─── Dataset content ───

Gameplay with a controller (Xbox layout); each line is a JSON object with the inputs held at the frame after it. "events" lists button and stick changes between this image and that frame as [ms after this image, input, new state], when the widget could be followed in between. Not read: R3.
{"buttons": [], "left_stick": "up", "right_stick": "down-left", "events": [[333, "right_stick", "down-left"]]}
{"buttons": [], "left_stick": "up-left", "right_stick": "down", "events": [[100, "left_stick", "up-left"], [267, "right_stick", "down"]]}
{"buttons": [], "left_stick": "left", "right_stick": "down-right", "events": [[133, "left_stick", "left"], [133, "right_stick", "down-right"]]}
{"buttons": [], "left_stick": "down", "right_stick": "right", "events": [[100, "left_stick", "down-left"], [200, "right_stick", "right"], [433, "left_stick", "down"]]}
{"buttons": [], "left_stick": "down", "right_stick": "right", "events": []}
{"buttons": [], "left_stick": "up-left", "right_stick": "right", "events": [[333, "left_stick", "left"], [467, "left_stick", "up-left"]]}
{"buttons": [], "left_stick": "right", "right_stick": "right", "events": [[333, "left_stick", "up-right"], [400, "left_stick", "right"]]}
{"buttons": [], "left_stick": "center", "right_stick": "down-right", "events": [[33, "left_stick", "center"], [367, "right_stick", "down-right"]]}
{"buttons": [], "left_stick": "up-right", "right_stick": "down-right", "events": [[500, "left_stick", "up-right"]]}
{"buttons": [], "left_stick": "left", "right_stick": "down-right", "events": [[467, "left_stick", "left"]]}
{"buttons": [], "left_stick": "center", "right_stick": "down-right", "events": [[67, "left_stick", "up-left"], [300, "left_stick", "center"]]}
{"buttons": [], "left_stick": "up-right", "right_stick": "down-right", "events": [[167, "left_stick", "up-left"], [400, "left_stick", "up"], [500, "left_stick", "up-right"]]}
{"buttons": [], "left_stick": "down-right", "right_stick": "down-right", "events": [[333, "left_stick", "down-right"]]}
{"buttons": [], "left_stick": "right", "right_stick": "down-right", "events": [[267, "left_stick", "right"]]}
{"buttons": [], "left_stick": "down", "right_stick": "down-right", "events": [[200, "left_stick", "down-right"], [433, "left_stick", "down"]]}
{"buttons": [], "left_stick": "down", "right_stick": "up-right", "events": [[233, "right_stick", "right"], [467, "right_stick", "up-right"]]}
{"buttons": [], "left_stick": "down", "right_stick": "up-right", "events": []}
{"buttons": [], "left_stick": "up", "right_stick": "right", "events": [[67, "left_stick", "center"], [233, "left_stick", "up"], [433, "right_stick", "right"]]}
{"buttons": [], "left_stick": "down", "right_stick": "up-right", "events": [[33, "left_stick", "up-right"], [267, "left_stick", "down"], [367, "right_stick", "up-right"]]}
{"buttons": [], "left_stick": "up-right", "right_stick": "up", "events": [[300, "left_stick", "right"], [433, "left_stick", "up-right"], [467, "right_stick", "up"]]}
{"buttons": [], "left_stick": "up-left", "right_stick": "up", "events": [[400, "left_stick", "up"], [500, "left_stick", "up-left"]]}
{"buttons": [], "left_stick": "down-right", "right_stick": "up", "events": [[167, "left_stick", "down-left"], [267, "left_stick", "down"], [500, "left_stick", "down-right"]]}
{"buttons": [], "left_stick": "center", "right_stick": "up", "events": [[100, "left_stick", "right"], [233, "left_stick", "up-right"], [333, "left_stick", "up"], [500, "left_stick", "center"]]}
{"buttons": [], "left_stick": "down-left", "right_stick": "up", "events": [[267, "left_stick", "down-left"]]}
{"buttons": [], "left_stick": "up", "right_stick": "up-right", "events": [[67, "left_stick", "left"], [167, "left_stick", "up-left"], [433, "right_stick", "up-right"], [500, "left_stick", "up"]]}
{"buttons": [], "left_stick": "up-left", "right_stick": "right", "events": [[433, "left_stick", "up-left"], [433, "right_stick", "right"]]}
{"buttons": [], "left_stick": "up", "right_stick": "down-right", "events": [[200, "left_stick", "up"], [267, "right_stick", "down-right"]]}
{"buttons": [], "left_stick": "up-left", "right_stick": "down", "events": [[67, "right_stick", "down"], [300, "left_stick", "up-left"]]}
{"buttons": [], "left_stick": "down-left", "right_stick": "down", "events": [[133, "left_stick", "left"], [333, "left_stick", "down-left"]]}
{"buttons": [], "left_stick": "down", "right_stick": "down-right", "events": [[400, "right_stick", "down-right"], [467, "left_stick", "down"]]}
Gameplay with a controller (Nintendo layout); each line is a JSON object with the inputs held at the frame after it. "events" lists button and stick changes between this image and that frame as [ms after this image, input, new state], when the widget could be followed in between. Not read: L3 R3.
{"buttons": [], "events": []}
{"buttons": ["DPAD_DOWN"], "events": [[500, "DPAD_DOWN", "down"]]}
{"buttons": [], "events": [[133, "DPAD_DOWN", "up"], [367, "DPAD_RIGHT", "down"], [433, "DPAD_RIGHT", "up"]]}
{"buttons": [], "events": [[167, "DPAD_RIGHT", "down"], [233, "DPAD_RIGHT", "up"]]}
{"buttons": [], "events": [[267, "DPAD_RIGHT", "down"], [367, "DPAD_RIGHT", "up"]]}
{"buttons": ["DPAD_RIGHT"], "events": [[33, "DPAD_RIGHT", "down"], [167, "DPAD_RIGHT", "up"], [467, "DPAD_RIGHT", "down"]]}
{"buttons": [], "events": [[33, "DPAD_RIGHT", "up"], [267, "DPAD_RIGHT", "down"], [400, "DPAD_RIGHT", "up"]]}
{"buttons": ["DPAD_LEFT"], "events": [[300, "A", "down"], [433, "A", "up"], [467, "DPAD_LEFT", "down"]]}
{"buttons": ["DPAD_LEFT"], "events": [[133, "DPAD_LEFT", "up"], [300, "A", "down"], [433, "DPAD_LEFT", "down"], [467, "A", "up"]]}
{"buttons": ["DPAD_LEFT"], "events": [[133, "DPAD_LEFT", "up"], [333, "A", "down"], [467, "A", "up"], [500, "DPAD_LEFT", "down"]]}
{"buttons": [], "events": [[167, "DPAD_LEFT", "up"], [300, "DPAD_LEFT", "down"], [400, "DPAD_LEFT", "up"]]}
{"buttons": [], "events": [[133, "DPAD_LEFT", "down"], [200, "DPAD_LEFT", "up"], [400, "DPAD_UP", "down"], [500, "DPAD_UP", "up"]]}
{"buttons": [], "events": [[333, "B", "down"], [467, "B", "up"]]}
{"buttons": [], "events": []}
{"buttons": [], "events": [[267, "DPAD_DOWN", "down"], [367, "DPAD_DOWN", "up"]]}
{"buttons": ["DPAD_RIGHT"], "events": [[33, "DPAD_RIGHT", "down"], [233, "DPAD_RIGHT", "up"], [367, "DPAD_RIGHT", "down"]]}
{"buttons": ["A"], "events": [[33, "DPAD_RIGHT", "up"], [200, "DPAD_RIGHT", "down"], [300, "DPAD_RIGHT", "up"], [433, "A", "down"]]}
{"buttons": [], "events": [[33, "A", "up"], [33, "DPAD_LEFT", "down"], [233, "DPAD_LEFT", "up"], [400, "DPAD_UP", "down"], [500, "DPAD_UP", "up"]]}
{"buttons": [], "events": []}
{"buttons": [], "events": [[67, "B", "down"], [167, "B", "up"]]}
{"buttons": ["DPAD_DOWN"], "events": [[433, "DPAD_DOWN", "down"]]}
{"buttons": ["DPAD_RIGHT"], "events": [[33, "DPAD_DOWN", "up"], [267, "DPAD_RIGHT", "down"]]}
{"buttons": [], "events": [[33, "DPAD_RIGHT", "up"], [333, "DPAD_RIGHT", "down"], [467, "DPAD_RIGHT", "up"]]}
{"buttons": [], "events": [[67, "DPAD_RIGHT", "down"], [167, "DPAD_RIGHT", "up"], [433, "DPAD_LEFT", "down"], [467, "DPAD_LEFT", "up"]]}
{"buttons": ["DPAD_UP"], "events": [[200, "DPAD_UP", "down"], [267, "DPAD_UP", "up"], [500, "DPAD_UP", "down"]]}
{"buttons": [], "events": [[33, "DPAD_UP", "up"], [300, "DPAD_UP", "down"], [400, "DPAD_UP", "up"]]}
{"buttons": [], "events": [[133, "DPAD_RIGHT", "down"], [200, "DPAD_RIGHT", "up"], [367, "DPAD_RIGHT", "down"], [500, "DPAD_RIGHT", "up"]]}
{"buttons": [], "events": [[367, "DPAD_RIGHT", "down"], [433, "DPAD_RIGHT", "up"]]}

───

● Work request: Read the data above. Pull out each line in which the string "frame" appears.

● Written answer:
Gameplay with a controller (Xbox layout); each line is a JSON object with the inputs held at the frame after it. "events" lists button and stick changes between this image and that frame as [ms after this image, input, new state], when the widget could be followed in between. Not read: R3.
Gameplay with a controller (Nintendo layout); each line is a JSON object with the inputs held at the frame after it. "events" lists button and stick changes between this image and that frame as [ms after this image, input, new state], when the widget could be followed in between. Not read: L3 R3.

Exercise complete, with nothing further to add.